Exercise details
The required result is a line count: how many lines in this data hold the word "format". Give only that.

(Saved entries)

━━━

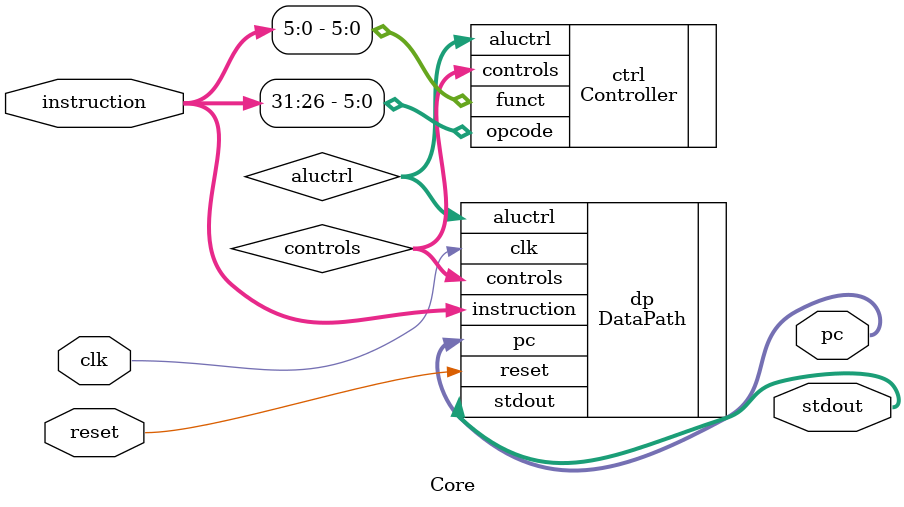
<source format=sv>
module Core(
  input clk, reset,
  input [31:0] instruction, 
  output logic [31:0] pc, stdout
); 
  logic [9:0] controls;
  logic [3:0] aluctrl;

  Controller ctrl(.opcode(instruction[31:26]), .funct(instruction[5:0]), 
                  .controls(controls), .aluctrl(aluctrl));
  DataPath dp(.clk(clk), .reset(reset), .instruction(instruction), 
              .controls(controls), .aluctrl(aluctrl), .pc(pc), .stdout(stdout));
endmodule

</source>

━━━

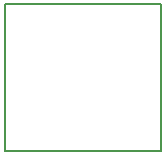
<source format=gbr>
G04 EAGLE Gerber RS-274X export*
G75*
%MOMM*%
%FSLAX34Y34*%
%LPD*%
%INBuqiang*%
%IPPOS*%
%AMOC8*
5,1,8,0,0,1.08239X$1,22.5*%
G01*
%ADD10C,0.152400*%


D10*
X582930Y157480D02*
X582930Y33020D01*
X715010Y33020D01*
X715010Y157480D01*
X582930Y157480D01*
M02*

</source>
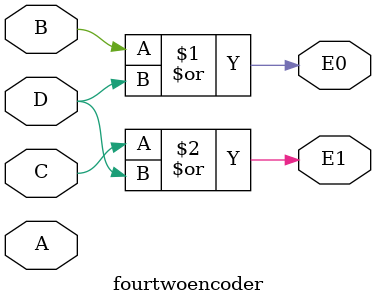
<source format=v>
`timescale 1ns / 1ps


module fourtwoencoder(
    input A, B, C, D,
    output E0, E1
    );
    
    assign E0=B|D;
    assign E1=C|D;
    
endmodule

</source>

━━━

Answer for this exercise
3